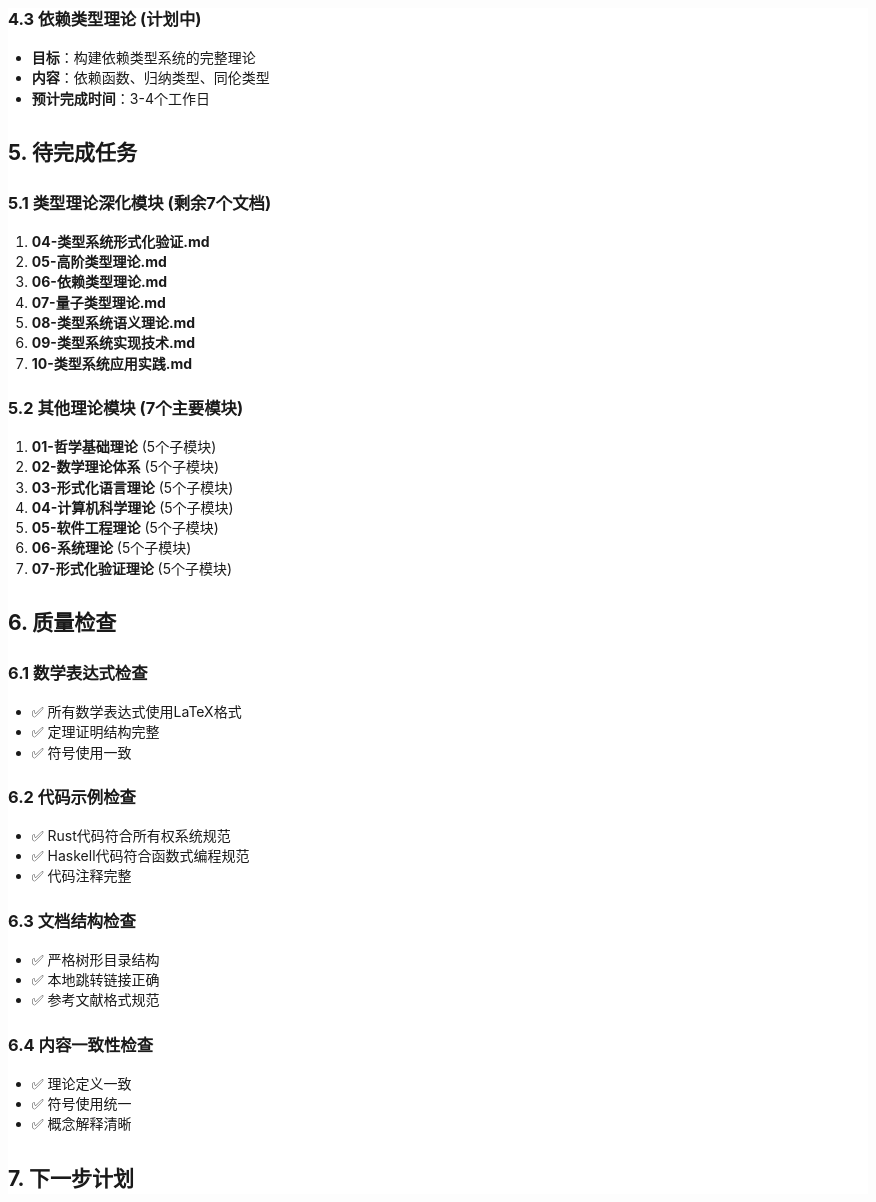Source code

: ### 4.3 依赖类型理论 (计划中)
- **目标**：构建依赖类型系统的完整理论
- **内容**：依赖函数、归纳类型、同伦类型
- **预计完成时间**：3-4个工作日

## 5. 待完成任务

### 5.1 类型理论深化模块 (剩余7个文档)
1. **04-类型系统形式化验证.md**
2. **05-高阶类型理论.md**
3. **06-依赖类型理论.md**
4. **07-量子类型理论.md**
5. **08-类型系统语义理论.md**
6. **09-类型系统实现技术.md**
7. **10-类型系统应用实践.md**

### 5.2 其他理论模块 (7个主要模块)
1. **01-哲学基础理论** (5个子模块)
2. **02-数学理论体系** (5个子模块)
3. **03-形式化语言理论** (5个子模块)
4. **04-计算机科学理论** (5个子模块)
5. **05-软件工程理论** (5个子模块)
6. **06-系统理论** (5个子模块)
7. **07-形式化验证理论** (5个子模块)

## 6. 质量检查

### 6.1 数学表达式检查
- ✅ 所有数学表达式使用LaTeX格式
- ✅ 定理证明结构完整
- ✅ 符号使用一致

### 6.2 代码示例检查
- ✅ Rust代码符合所有权系统规范
- ✅ Haskell代码符合函数式编程规范
- ✅ 代码注释完整

### 6.3 文档结构检查
- ✅ 严格树形目录结构
- ✅ 本地跳转链接正确
- ✅ 参考文献格式规范

### 6.4 内容一致性检查
- ✅ 理论定义一致
- ✅ 符号使用统一
- ✅ 概念解释清晰

## 7. 下一步计划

### EXERCISE
Return each entry exactly as given. Leave the images out.

### ANSWER TO THIS TASK
Source code

: ### 4.3 依赖类型理论 (计划中)
- **目标**：构建依赖类型系统的完整理论
- **内容**：依赖函数、归纳类型、同伦类型
- **预计完成时间**：3-4个工作日

## 5. 待完成任务

### 5.1 类型理论深化模块 (剩余7个文档)
1. **04-类型系统形式化验证.md**
2. **05-高阶类型理论.md**
3. **06-依赖类型理论.md**
4. **07-量子类型理论.md**
5. **08-类型系统语义理论.md**
6. **09-类型系统实现技术.md**
7. **10-类型系统应用实践.md**

### 5.2 其他理论模块 (7个主要模块)
1. **01-哲学基础理论** (5个子模块)
2. **02-数学理论体系** (5个子模块)
3. **03-形式化语言理论** (5个子模块)
4. **04-计算机科学理论** (5个子模块)
5. **05-软件工程理论** (5个子模块)
6. **06-系统理论** (5个子模块)
7. **07-形式化验证理论** (5个子模块)

## 6. 质量检查

### 6.1 数学表达式检查
- ✅ 所有数学表达式使用LaTeX格式
- ✅ 定理证明结构完整
- ✅ 符号使用一致

### 6.2 代码示例检查
- ✅ Rust代码符合所有权系统规范
- ✅ Haskell代码符合函数式编程规范
- ✅ 代码注释完整

### 6.3 文档结构检查
- ✅ 严格树形目录结构
- ✅ 本地跳转链接正确
- ✅ 参考文献格式规范

### 6.4 内容一致性检查
- ✅ 理论定义一致
- ✅ 符号使用统一
- ✅ 概念解释清晰

## 7. 下一步计划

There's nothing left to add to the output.